Besides whitelisting/blacklisting of email addresses, in the same way also domain names, IP addresses, and dot-less HELO names can be whitelisted or blacklisted. For example:
spamassassin --add-addr-to-blacklist=spamming.biz
spamassassin --add-addr-to-whitelist=12.123.12.234
spamassassin --add-addr-to-whitelist=1234:abcd:1111:12::3
spamassassin --add-addr-to-blacklist=foe-pc
Please note that when blacklisting/whitelisting an email address or domain, all records of the address or domain bound to certain IP address, DKIM signature, or an SPF pass, will be removed from the database, and only the plain record (not bound to any specific IP address) is kept. When whitelisting/blacklisting an email address or domain name, you can bind them to a specified DKIM signature or an SPF record by appending the DKIM signing domain or the tag 'spf' after the ID in the following way:
spamassassin --add-addr-to-blacklist=spamming.biz,spf
spamassassin --add-addr-to-whitelist=friend@good.org,good.org
When a message contains both a DKIM signature and an SPF pass, the DKIM signature takes the priority, so the reputation record bound to the 'spf' tag won't be checked. You can whitelist both variants - the email address with DKIM signer, and with the 'spf' tag. When white/blacklisting also the plain email address (or domain name), do it always before adding the variants with a signature and/or with SPF, because when adding a plain record, all other records associated with that address are removed from the reputation storage.

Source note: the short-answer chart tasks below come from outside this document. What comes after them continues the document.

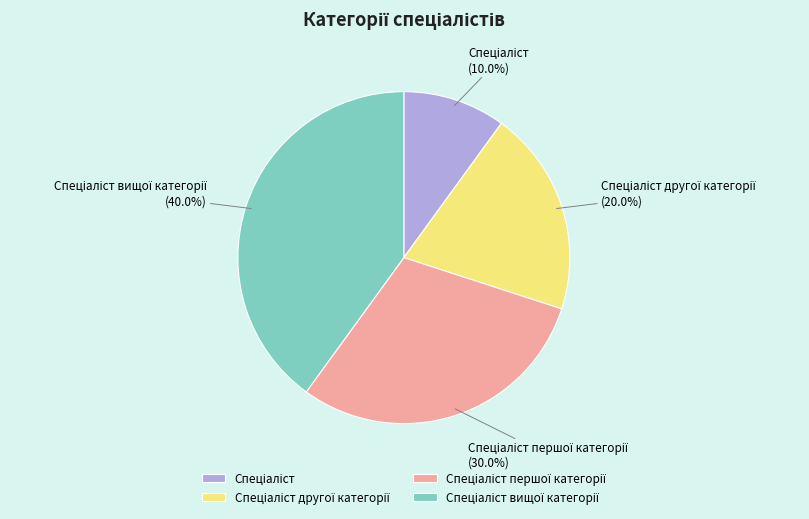

Does any single category account for the majority?

No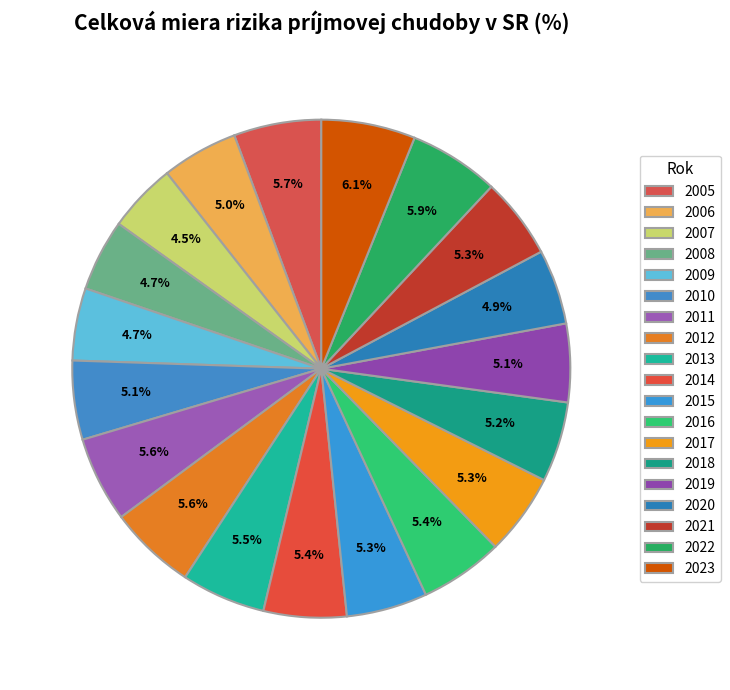

Which has a higher value, 2017 or 2013?

2013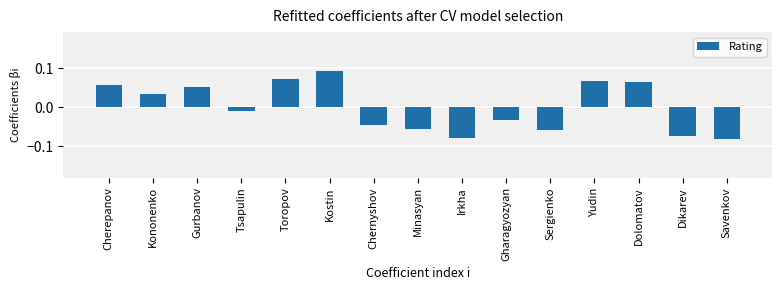

Which category has the lowest value across all series?

Savenkov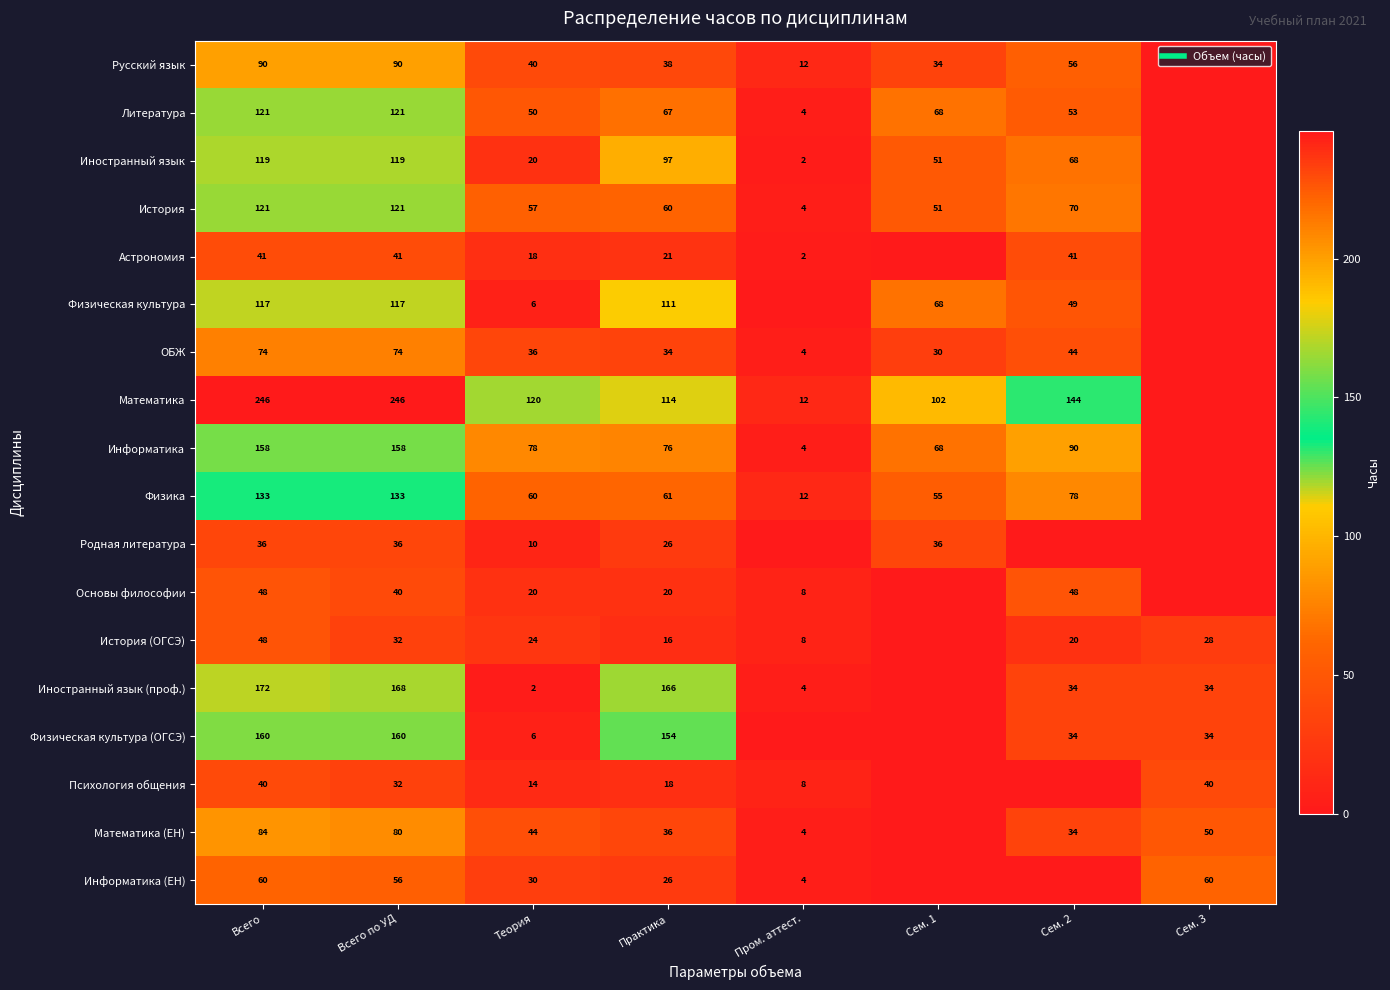

How many positive values does the Основы философии series have?

6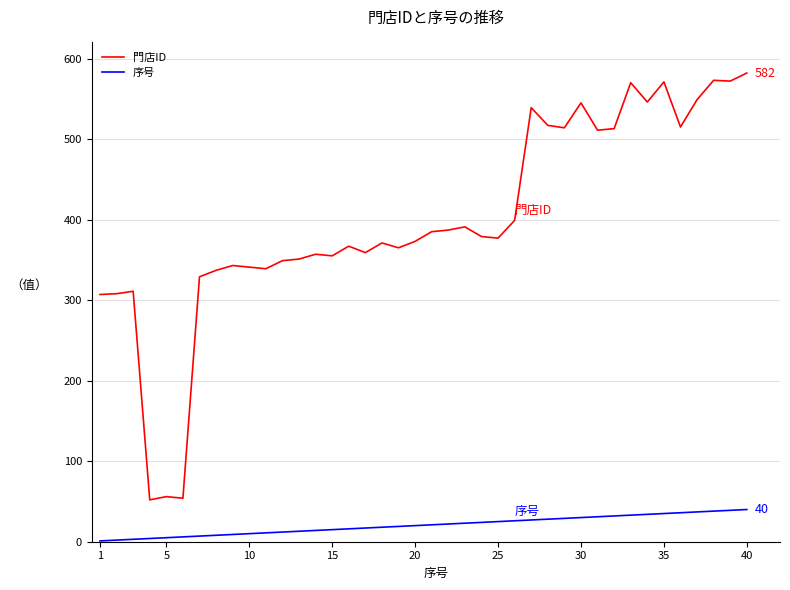

What is the highest value of the 門店ID series?

582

Only email addresses and domain names can be bound to DKIM or SPF. Records of IP addresses and HELO names are always stored without DKIM/SPF.
TxRep can also automatically whitelist all recipients of outgoing email. To enable this feature, set the option txrep_whitelist_out. Please note that this feature can only work when SpamAssassin processes outbound email too, and, of course, it does not work for email sent through 3rd party SMTP servers.
Database Storages & Utilities
TxRep uses the same storage handlers as its predecessor AWL, therefor TxRep Berkeley DB format backend files can be examined, pruned, and manipulated with the same tools as at AWL. See also the AWL page for some more details
- 'sa-awl' - simple tool available in the distribution package
- 'sa-heatu' v1 - external enhanced tool
- 'sa-heatu' v2 - newer, enhanced version
When using the SQL storage type, multitude of SQL tools can be used for the same purpose - for example PhpMyAdmin for MySQL, PhpPgAdmin for Postgresql, etc.
Although requested, there is currently no Redis storage handler available for AWL or TxRep, but MySQL storage tuned with the MEMORY engine, or InnoDB engine with a sufficiently big innodb_buffer_pool parameter, or together with the MySQL memcache plugin, would offer similar performance as Redis, while allowing much better vertical and horizontal scalability (it would work better for both bigger tables and multiple concurrent accesses as well).